◆ INSTRUCTIONS TO FOLLOW ◆
Report the count of lines in the records that contain "Division", without any added text.

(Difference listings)
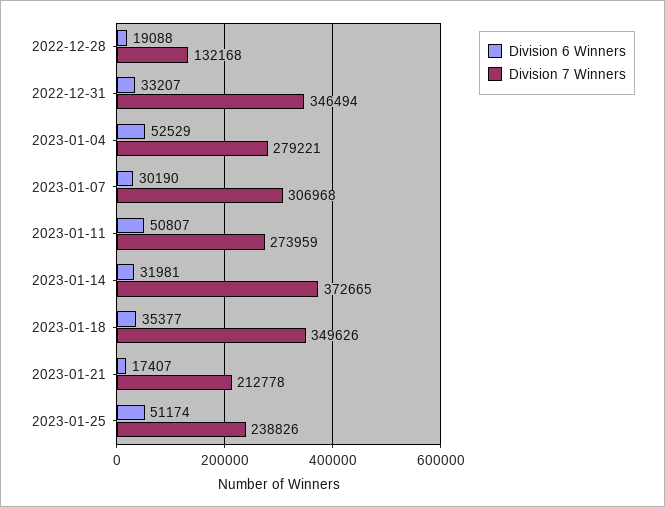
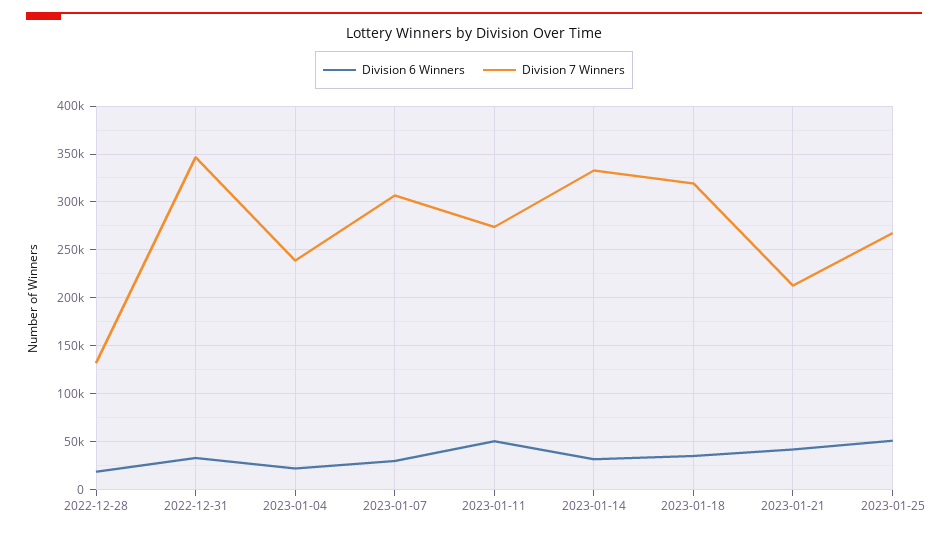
  {
    "Division 6 Winners": {
      "2022-12-28": 19088,
      "2022-12-31": 33207,
-     "2023-01-04": 52529,
+     "2023-01-04": 20000,
      "2023-01-07": 30190,
      "2023-01-11": 50807,
      "2023-01-14": 31981,
      "2023-01-18": 35377,
-     "2023-01-21": 17407,
+     "2023-01-21": 40000,
      "2023-01-25": 51174
    },
    "Division 7 Winners": {
      "2022-12-28": 132168,
      "2022-12-31": 346494,
-     "2023-01-04": 279221,
+     "2023-01-04": 240000,
      "2023-01-07": 306968,
      "2023-01-11": 273959,
-     "2023-01-14": 372665,
+     "2023-01-14": 330000,
-     "2023-01-18": 349626,
+     "2023-01-18": 320000,
      "2023-01-21": 212778,
-     "2023-01-25": 238826
+     "2023-01-25": 270000
    }
  }

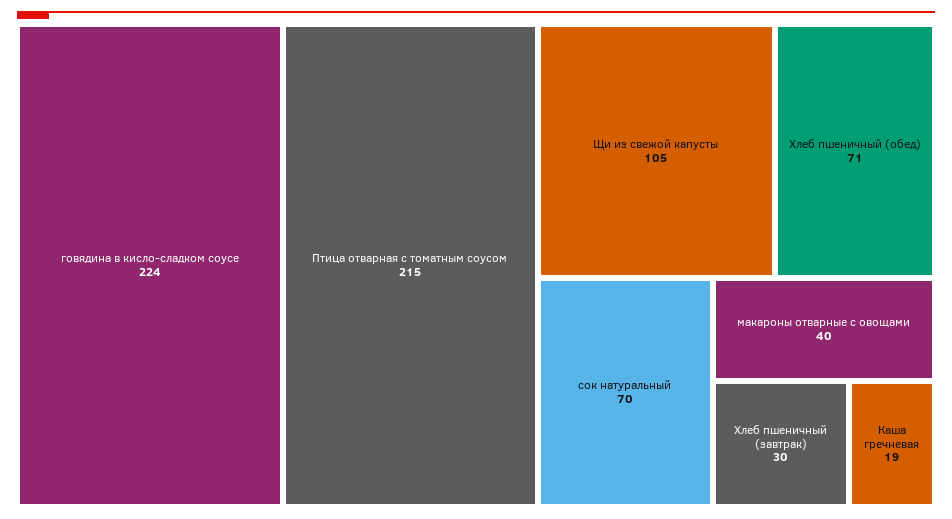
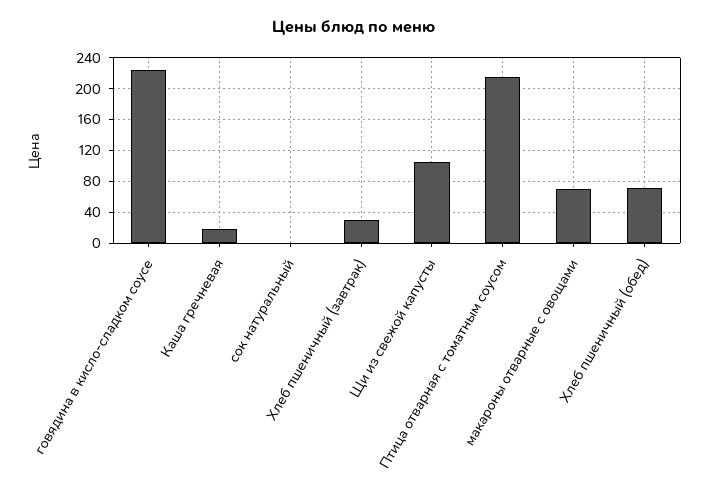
  {
    "говядина в кисло-сладком соусе": 224,
    "Птица отварная с томатным соусом": 215,
    "Щи из свежой капусты": 105,
    "Хлеб пшеничный (обед)": 71,
-   "сок натуральный": 70,
+   "сок натуральный": 0,
-   "макароны отварные с овощами": 40,
+   "макароны отварные с овощами": 70,
    "Хлеб пшеничный (завтрак)": 30,
    "Каша гречневая": 19
  }

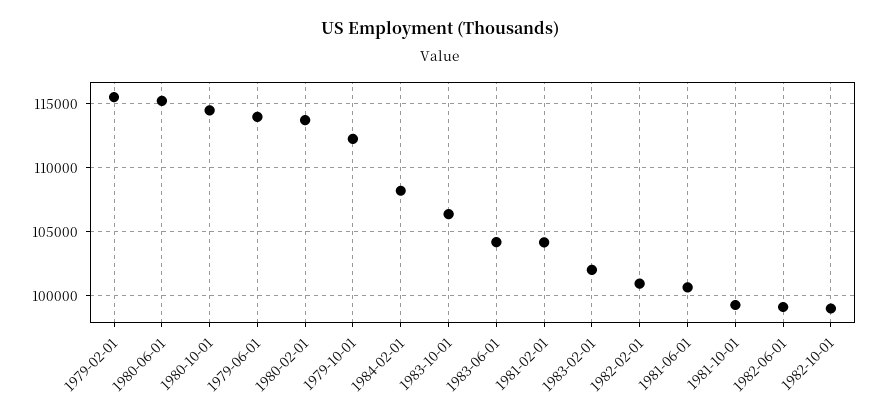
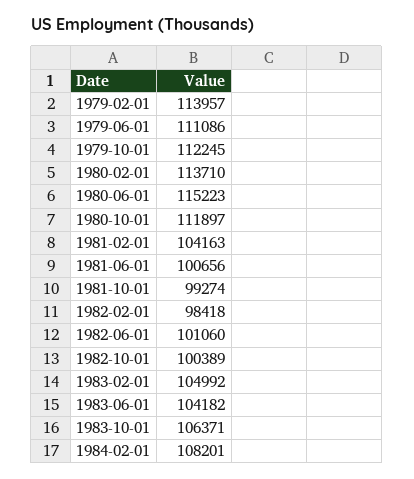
  {
-   "1979-02-01": 115500,
+   "1979-02-01": 113957,
    "1980-06-01": 115223,
-   "1980-10-01": 114500,
+   "1980-10-01": 111897,
-   "1979-06-01": 114000,
+   "1979-06-01": 111086,
    "1980-02-01": 113710,
    "1979-10-01": 112245,
    "1984-02-01": 108201,
    "1983-10-01": 106371,
    "1983-06-01": 104182,
    "1981-02-01": 104163,
-   "1983-02-01": 102000,
+   "1983-02-01": 104992,
-   "1982-02-01": 101000,
+   "1982-02-01": 98418,
    "1981-06-01": 100656,
    "1981-10-01": 99274,
-   "1982-06-01": 99000,
+   "1982-06-01": 101060,
-   "1982-10-01": 99000
+   "1982-10-01": 100389
  }

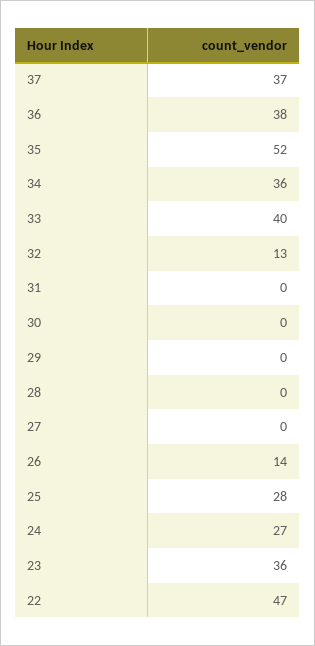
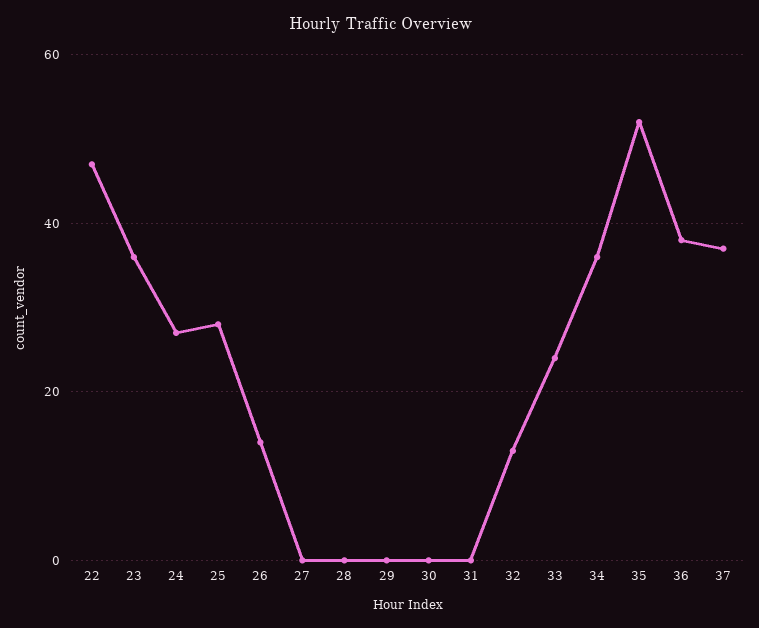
  {
    "37": 37,
    "36": 38,
    "35": 52,
    "34": 36,
-   "33": 40,
+   "33": 25,
    "32": 13,
    "31": 0,
    "30": 0,
    "29": 0,
    "28": 0,
    "27": 0,
    "26": 14,
    "25": 28,
    "24": 27,
    "23": 36,
    "22": 47
  }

◆ SOLUTION TO THE EXERCISE ◆
2